A journey that began in an Iraqi torture cell and wound its way through Houston hospitals, the White House and back through the bombed-out streets of Baghdad ended last week, quietly, outside a sprawling apartment complex in Hyattsville.
“Today is like a dream,” said Nazar Joodi, standing in the rain outside his new home.
Joodi, 45, and his family of five are the most recent Iraqi refugees to arrive in the United States. They moved in Friday, laden with welcome balloons and American flags.
Tucked under his right arm, Joodi carried a broken prosthetic hand in need of new batteries and slight adjustments.
The hand was a gift from Americans and worked well for a time. It replaced a healthy one cut off by Iraqi authorities after a 1994 conviction for dealing in foreign currency, a felony under Saddam Hussein’s dictatorship.
In 2004, a Fairfax-based journalist, Don North, along with a surgeon and a news anchor from Houston, arranged for Joodi and six other victims of Saddam’s torture to receive $50,000 state-of-the-art prosthetic limbs at a Houston hospital.
The men were invited to Washington and met with President Bush, who hailed them as symbols of a new Iraq.
But when Joodi returned to Baghdad, insurgents targeted his family as allies of the United States. After a rocket struck their home a year ago, injuring Joodi’s 2-month-old son, the family fled the country.
“We sold everything” and flew to Turkey with duffle bags, Joodi said.
North lobbied the U.S. Embassy in Ankara to grant the family refugee status, and with the help of New York-based International Rescue Committee, the family arrived in D.C. on Tuesday.

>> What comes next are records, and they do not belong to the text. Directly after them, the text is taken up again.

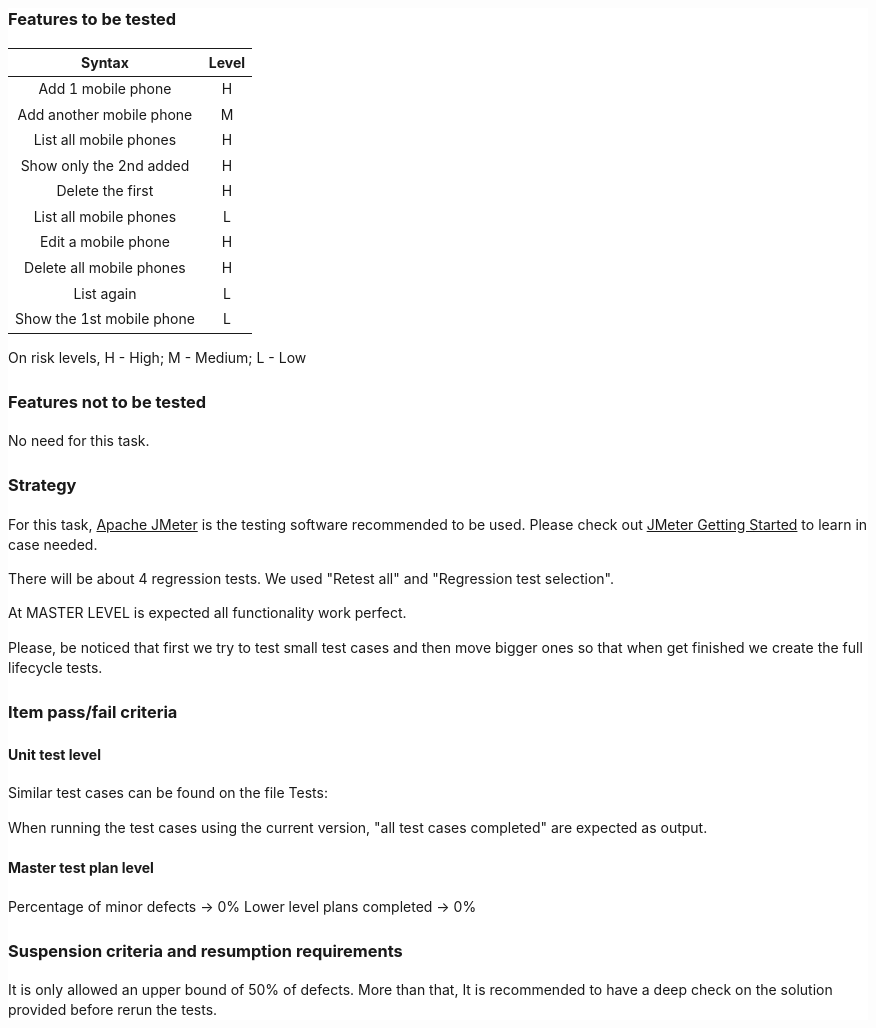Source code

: ### Features to be tested

| Syntax      					| Level	|
| :---------------------------: | :---: |
| Add 1 mobile phone      		| H     |
| Add another mobile phone   	| M    	|
| List all mobile phones   		| H     |
| Show only the 2nd added   	| H     |
| Delete the first   			| H     |
| List all mobile phones   		| L     |
| Edit a mobile phone   		| H     |
| Delete all mobile phones   	| H     |
| List again  					| L     |
| Show the 1st mobile phone   	| L     |

On risk levels, H - High; M - Medium; L - Low

### Features not to be tested
No need for this task.

### Strategy
For this task, [Apache JMeter](https://jmeter.apache.org/) is the testing software recommended to be used. Please check out [JMeter Getting Started](https://jmeter.apache.org/usermanual/get-started.html) to learn in case needed.

There will be about 4 regression tests. We used "Retest all" and "Regression test selection".

At MASTER LEVEL is expected all functionality work perfect.

Please, be noticed that first we try to test small test cases and then move bigger ones so that when get finished we create the full lifecycle tests.

### Item pass/fail criteria
#### Unit test level
Similar test cases can be found on the file
Tests:


When running the test cases using the current version, "all test cases completed" are expected as output.

#### Master test plan level
Percentage of minor defects -> 0%
Lower level plans completed -> 0%

### Suspension criteria and resumption requirements
It is only allowed an upper bound of 50% of defects. More than that, It is recommended to have a deep check on the solution provided before rerun the tests.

Jet-lagged, cold and wet, Joodi laid his prosthetic hand on the gray-blue carpet while his wife, Shayma, 33, set down their sleepy son. Three daughters, ages 16, 13 and 10, explored the empty rooms, chattering about who would sleep where.
The dark-eyed girls wore new shoes like their mother’s, white, pink and silver, decorated with sequins.
“I’m here to see my children happy and laughing,” Joodi said through an interpreter. “I want them to drink orange juice in the morning. In Baghdad they smelled and drank smoke and rockets.”
With his left hand, he reached inside his suit coat and pulled out two laminated, dog-eared photos of him shaking hands with President Bush, pictures he said were like his ID card.
“It’s like I had a diamond but I needed to bury it,” Joodi said. “Now I can share it.”
Finding refuge
According to the United Nations high commissioner for refugees, about 4.5 million Iraqis fled their homes before reduced levels of violence enabled many to return. Here’s where they went:
» Other locations in Iraq: 2.3 million
» Syria: 1.4 million
» Jordan: 750,000
» Gulf states: 200,000
» Egypt: 70,000
» Iran: 57,000
» According to the International Rescue Committee, the United States pledged to accept 7,000 Iraqi refugees in fiscal 2007, but took only 1,608. For fiscal 2008, officials promised 12,000 visas, and have so far issued 1,432.